Growing up, Garza said she was never particularly religious — her parents were Christian but not devout when she was growing up — and as she’s advanced her spiritual practice, she said she feels even more disconnected from traditional organized religion.
“Unlike in certain dogmatic religions where there’s a right and wrong way to be a practitioner, there isn’t that in these nondenominational spiritualities, which I think is so beautiful,” Garza said. “There isn’t one way to be a human being.”
Today, she’s the cohost of a podcast called “We Are Power Crystals.” She does readings and workshops and sells jewelry and products through her business, Crystals of Altamira, and at Mostly Angels L.A., a metaphysical shop in Beverlywood that leans into its younger audience, selling crystal-enhanced beauty products, candles with RuPaul on them (which were a hit at DragCon) and pendants where the packaging reads, “My intuition dismantles the patriarchy.”
Alex Naranjo and Marlene Vargas opened the first House of Intuition shop in Echo Park in 2010. At the time, the couple envisioned growing old together in rocking chairs on the front porch, enjoying being on a first-name basis with their small but loyal customer basis. But it didn’t quite work out that way.
House of Intuition now has six locations around L.A., three of which opened in 2018. A seventh is coming to North Hollywood in July, and two more nearby locations are being eyed to launch before the end of the year. Their first out-of-state store is slated to open in Miami in the fall.
In the past three or four years, business has exploded with people in their 20s and 30s.
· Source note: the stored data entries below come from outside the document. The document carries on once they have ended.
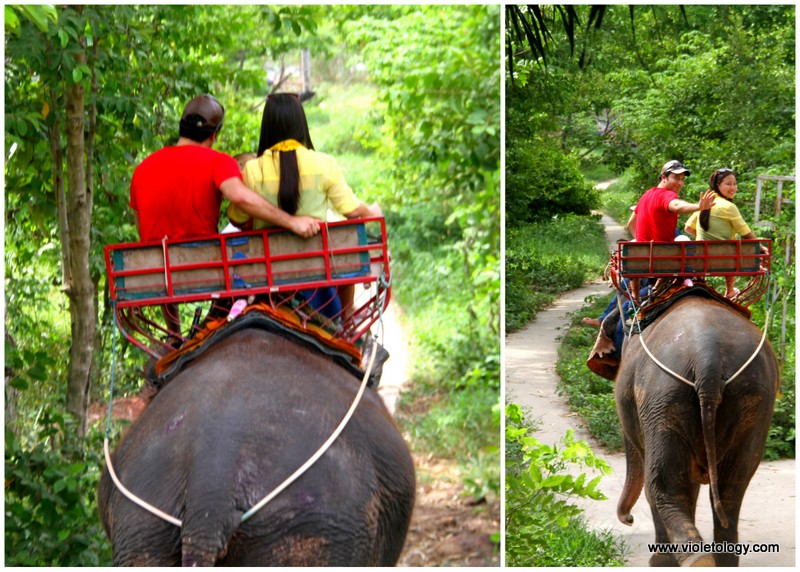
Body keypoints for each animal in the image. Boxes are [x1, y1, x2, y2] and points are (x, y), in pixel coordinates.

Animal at [614, 294, 779, 566]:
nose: (629, 520)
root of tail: (708, 357)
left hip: (663, 396)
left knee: (662, 485)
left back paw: (690, 559)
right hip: (754, 399)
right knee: (733, 485)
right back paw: (720, 561)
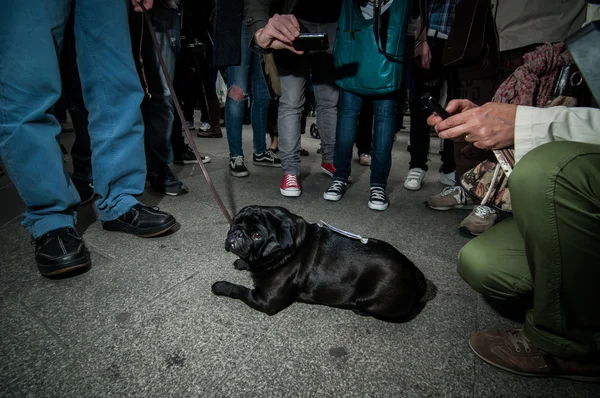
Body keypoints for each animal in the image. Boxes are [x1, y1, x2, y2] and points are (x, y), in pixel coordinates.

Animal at [211, 205, 426, 320]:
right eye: (235, 222)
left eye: (256, 235)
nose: (236, 233)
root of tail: (414, 271)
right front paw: (242, 263)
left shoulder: (265, 300)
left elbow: (239, 290)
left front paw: (221, 286)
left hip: (374, 299)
“The younger crowd is definitely our full force, especially on Instagram,” Vargas said. She said it seems like young people have taken the time to learn more about spiritual stuff, and they’re ready to teach.
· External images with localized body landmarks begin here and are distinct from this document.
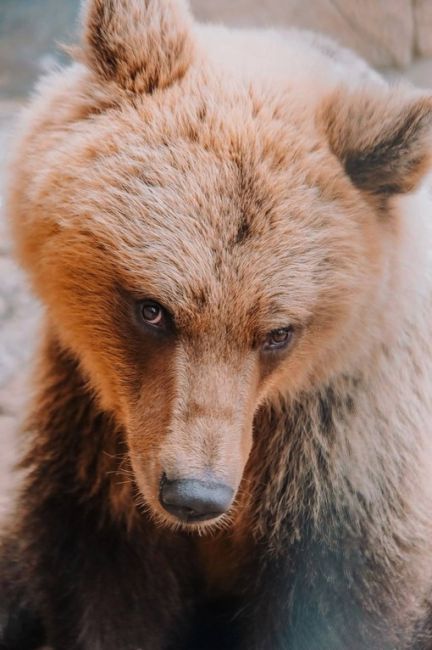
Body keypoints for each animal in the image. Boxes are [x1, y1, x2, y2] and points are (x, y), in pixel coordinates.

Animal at [2, 0, 432, 644]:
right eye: (152, 309)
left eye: (279, 332)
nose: (194, 494)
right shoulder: (94, 425)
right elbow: (102, 577)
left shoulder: (343, 435)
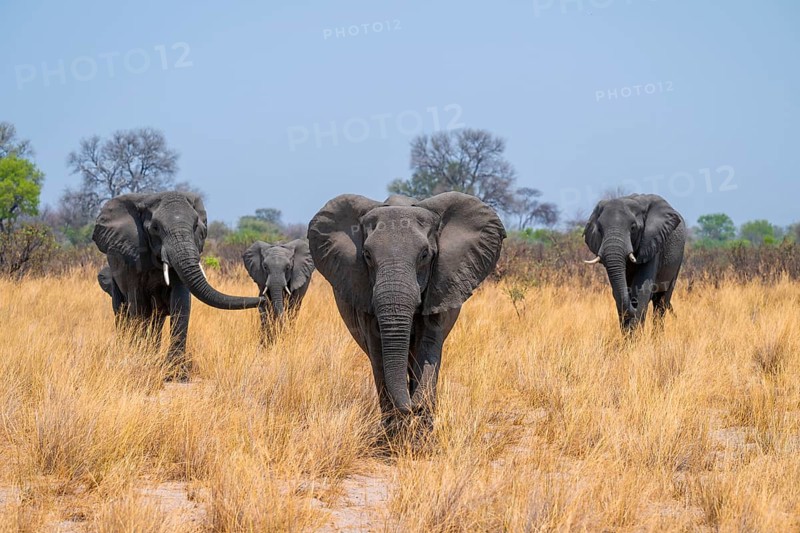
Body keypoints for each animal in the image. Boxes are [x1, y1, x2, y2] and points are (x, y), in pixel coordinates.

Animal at [92, 191, 262, 380]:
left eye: (195, 225)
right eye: (155, 228)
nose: (264, 297)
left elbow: (181, 301)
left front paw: (176, 375)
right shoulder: (132, 254)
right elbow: (138, 305)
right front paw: (141, 361)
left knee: (156, 320)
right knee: (122, 312)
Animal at [308, 191, 506, 427]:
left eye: (425, 255)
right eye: (367, 255)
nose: (413, 407)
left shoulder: (439, 285)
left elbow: (428, 346)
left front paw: (422, 426)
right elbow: (379, 354)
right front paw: (396, 429)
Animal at [583, 194, 686, 333]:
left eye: (633, 228)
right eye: (599, 229)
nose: (633, 305)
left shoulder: (652, 243)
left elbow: (641, 290)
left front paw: (635, 336)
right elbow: (618, 293)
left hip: (677, 260)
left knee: (661, 302)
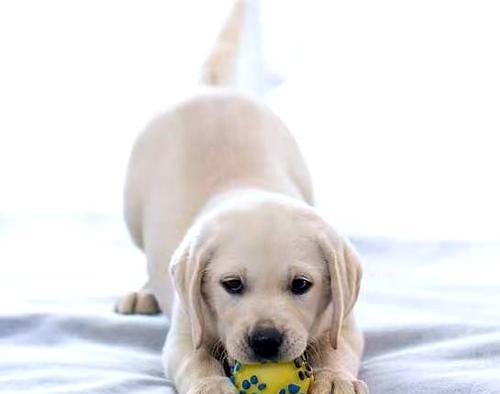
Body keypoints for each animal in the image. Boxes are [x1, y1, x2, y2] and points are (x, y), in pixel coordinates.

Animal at [117, 1, 368, 392]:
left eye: (301, 285)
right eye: (232, 285)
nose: (265, 340)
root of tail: (209, 88)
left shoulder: (343, 319)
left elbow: (337, 348)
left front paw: (334, 378)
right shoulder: (185, 331)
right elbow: (195, 360)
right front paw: (211, 384)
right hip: (132, 212)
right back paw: (143, 291)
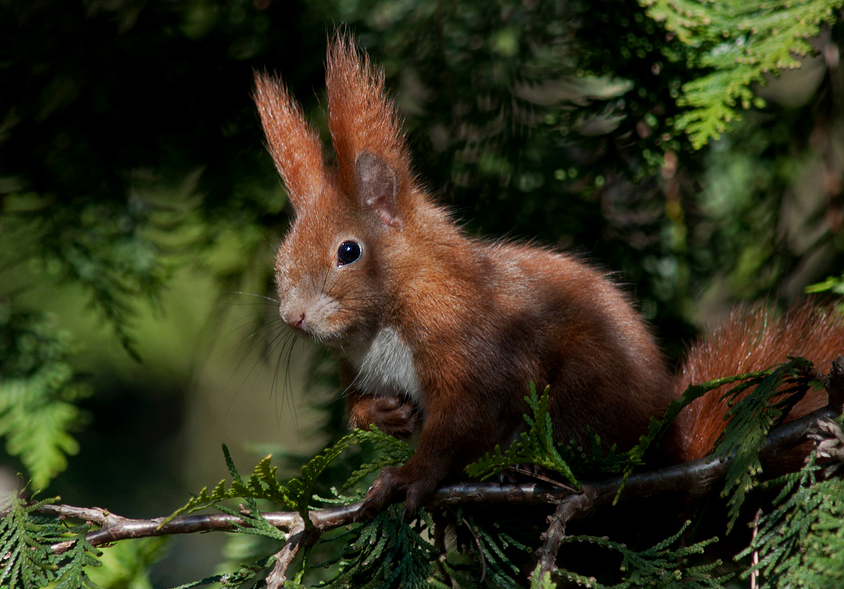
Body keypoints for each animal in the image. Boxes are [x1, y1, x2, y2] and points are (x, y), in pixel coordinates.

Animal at [254, 35, 844, 516]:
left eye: (349, 251)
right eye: (282, 253)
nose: (293, 316)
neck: (385, 317)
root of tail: (670, 449)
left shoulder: (465, 344)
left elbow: (461, 423)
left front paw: (410, 477)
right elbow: (363, 408)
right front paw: (378, 414)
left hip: (586, 389)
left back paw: (531, 469)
People like Ana Lilia, the breathwork instructor.
The oldest daughter of Catholic Mexican immigrants, Lilia said talking to her parents or her catechism teachers about any kind of alternative beliefs was made to feel like a sin.
“I felt shut down. I felt like I wasn’t supposed to talk or question anything, that I needed to accept what was said,” said Lilia, who grew up in Napa. “I just didn’t feel empowered.”
But at the same time, she said, her heritage lent itself to spirituality in ways she didn’t think her family was ready to acknowledge: “Being Mexican, we have a lot of magic in our culture, and it’s this fusion of Catholicism but also our ancestral ways of healing that just coexist.”
A few years ago, Lilia tried a breathwork class for the first time. Her first experience was intense: She said she cried the whole time. But when it was over, “I felt physically lighter. The colors outside looked brighter. I was hooked.”
Since then, she’s gotten into meditation, which she does for 20 minutes every morning. She likes to use crystals in her breathwork practice and offers clients a tarot deck to pull a card to consult for guidance after sessions.
The majority of people who attend her classes are women in their 20s and 30s. She said she’s noticed a shift in millennials and Gen Zers being willing to embrace — or at least try out — alternative practices like hers.
“What I love about young people is that they are so open to it, they’re willing to explore without judgment,” she said. “They have just a different perspective on life and are really open to exploring and healing and growing.”
As people gathered for the solstice session, two of the participants recognized each other from a previous breathwork circle. Another two women decided which yoga class they’d drop in on that weekend. A group of young women, most in USC sweatshirts, chatted while looking at their phones up until the moment Lilia started talking.
She asked people to take a pen and a piece of flammable wish paper and write down negative things, things they were ready to let go of. Then everyone passed around a lighter and an enamel bowl. One by one, they ignited the bad things, watching them crisp into embers and float away.